▶ The task
Return every line of the records below verbatim, with nothing changed or left out.

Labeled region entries
++++++++

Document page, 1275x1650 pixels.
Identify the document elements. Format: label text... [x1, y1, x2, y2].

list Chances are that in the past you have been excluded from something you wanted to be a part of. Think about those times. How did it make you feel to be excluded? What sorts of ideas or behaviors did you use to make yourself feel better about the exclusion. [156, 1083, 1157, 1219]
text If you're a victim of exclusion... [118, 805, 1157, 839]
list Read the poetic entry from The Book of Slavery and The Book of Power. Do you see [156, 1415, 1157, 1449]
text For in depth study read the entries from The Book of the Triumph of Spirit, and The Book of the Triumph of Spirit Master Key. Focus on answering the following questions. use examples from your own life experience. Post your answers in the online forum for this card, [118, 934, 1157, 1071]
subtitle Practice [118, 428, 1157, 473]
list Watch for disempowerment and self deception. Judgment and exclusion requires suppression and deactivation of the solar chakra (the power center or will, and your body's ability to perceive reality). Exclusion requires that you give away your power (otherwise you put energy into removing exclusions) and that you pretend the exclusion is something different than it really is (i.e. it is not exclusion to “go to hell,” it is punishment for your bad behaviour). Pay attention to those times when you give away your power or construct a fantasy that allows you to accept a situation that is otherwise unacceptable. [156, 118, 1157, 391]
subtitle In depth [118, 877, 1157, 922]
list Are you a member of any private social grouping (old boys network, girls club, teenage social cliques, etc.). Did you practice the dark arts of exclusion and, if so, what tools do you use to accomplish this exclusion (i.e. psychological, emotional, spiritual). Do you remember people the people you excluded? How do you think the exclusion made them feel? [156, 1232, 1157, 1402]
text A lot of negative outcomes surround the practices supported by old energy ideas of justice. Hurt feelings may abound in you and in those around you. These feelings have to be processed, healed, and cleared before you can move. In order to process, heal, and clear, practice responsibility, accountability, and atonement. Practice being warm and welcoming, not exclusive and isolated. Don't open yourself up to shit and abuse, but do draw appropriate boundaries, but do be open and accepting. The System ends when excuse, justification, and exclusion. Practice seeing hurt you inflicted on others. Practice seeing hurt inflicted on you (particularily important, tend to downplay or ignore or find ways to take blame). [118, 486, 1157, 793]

++++++++

▶ Written solution
Document page, 1275x1650 pixels.
Identify the document elements. Format: label text... [x1, y1, x2, y2].

list Chances are that in the past you have been excluded from something you wanted to be a part of. Think about those times. How did it make you feel to be excluded? What sorts of ideas or behaviors did you use to make yourself feel better about the exclusion. [156, 1083, 1157, 1219]
text If you're a victim of exclusion... [118, 805, 1157, 839]
list Read the poetic entry from The Book of Slavery and The Book of Power. Do you see [156, 1415, 1157, 1449]
text For in depth study read the entries from The Book of the Triumph of Spirit, and The Book of the Triumph of Spirit Master Key. Focus on answering the following questions. use examples from your own life experience. Post your answers in the online forum for this card, [118, 934, 1157, 1071]
subtitle Practice [118, 428, 1157, 473]
list Watch for disempowerment and self deception. Judgment and exclusion requires suppression and deactivation of the solar chakra (the power center or will, and your body's ability to perceive reality). Exclusion requires that you give away your power (otherwise you put energy into removing exclusions) and that you pretend the exclusion is something different than it really is (i.e. it is not exclusion to “go to hell,” it is punishment for your bad behaviour). Pay attention to those times when you give away your power or construct a fantasy that allows you to accept a situation that is otherwise unacceptable. [156, 118, 1157, 391]
subtitle In depth [118, 877, 1157, 922]
list Are you a member of any private social grouping (old boys network, girls club, teenage social cliques, etc.). Did you practice the dark arts of exclusion and, if so, what tools do you use to accomplish this exclusion (i.e. psychological, emotional, spiritual). Do you remember people the people you excluded? How do you think the exclusion made them feel? [156, 1232, 1157, 1402]
text A lot of negative outcomes surround the practices supported by old energy ideas of justice. Hurt feelings may abound in you and in those around you. These feelings have to be processed, healed, and cleared before you can move. In order to process, heal, and clear, practice responsibility, accountability, and atonement. Practice being warm and welcoming, not exclusive and isolated. Don't open yourself up to shit and abuse, but do draw appropriate boundaries, but do be open and accepting. The System ends when excuse, justification, and exclusion. Practice seeing hurt you inflicted on others. Practice seeing hurt inflicted on you (particularily important, tend to downplay or ignore or find ways to take blame). [118, 486, 1157, 793]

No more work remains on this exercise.